If there is one thing most Americans can agree on, it is that the quality of their government is bad and getting worse — except maybe it isn’t, at least at the state level. Statehouses have acted decisively on budgetary discipline while Washington dithers, shrinking aggregate deficits from $191 billion in the 2010 fiscal year to a projected $47 billion for FY 2013, according to the Center for Budget and Policy Priorities.

States are also in the midst of a governance and transparency revolution. That is the upshot of an annual survey on online access to public spending released last week by the U.S. Public Interest Research Group (U.S. PIRG). All but four of the 50 statehouses now offer easily navigable web sites where concerned citizens can monitor outlays down to the ‘check-book level,’ up from 32 in 2010, the D.C.-based watchdog found. “We were impressed to see the progress over the past few years,” says Phineas Baxandall, the USPIRG analyst who ran the project.

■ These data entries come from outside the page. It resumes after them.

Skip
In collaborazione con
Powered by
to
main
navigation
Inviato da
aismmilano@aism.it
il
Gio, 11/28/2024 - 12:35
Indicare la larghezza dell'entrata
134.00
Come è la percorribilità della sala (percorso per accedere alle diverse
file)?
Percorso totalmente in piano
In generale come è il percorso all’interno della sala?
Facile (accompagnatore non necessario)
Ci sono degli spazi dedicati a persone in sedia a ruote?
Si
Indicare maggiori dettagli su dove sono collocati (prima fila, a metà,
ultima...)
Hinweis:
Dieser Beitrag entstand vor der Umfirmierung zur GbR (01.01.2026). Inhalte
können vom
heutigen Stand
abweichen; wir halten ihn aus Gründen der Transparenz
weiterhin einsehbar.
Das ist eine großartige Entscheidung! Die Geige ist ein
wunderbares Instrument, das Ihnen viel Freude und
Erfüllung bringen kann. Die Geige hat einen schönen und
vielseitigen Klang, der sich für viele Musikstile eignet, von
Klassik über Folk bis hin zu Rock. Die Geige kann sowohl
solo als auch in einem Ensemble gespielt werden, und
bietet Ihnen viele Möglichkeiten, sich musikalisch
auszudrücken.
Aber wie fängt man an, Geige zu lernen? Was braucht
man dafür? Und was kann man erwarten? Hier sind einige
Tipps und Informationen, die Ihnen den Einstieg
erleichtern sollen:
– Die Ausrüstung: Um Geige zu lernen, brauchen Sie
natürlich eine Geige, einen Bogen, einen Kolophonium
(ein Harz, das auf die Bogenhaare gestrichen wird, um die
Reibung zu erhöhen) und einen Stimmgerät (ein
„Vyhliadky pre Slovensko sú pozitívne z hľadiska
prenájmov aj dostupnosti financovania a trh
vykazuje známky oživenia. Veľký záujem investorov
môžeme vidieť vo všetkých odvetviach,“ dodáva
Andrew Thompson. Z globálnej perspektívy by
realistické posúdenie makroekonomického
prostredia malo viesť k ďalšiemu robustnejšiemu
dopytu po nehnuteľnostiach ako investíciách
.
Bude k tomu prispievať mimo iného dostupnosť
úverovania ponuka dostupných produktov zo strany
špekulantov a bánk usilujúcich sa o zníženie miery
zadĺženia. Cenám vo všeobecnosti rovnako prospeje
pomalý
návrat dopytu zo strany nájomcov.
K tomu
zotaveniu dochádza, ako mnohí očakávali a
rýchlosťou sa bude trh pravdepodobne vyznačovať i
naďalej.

The relative rankings of the states, which U.S. PIRG graded pedantically at A through F, also turned out to be encouragingly unpredictable. Republican and Democratic administrations were equally likely to be stars or dropouts. States with backwater reputations like Kentucky and West Virginia were among the A students, while supposed bastions of advancement like Wisconsin and Vermont both earned D-minuses. Texas was valedictorian with a grade of 98, though more thanks to independently elected comptroller Susan Combs than its famous governor Rick Perry, Baxandall says.

How relevant are these findings on transparency to bond investors? A bit, market pros say. Governance accounts for fully 30 percent of a state’s credit rating, says Emily Raimes, an analyst with Moody’s. But the agency looks at top-down best practices such as whether budgets and audits are delivered on time, as well as “initiatives and referendums that might interfere with the budgeting process.” (Take that, California.) “Transparency is not a part of governance that impacts ratings,” she says. Indeed, U.S. PIRG’s idea of virtue does not correlate with that of the ratings agencies. Iowa, which failed U.S. PIRG’s transparency test altogether, gets an AAA credit rating from Moody’s, while public access avatars such as Kentucky and Louisiana receive much weaker Aa2s.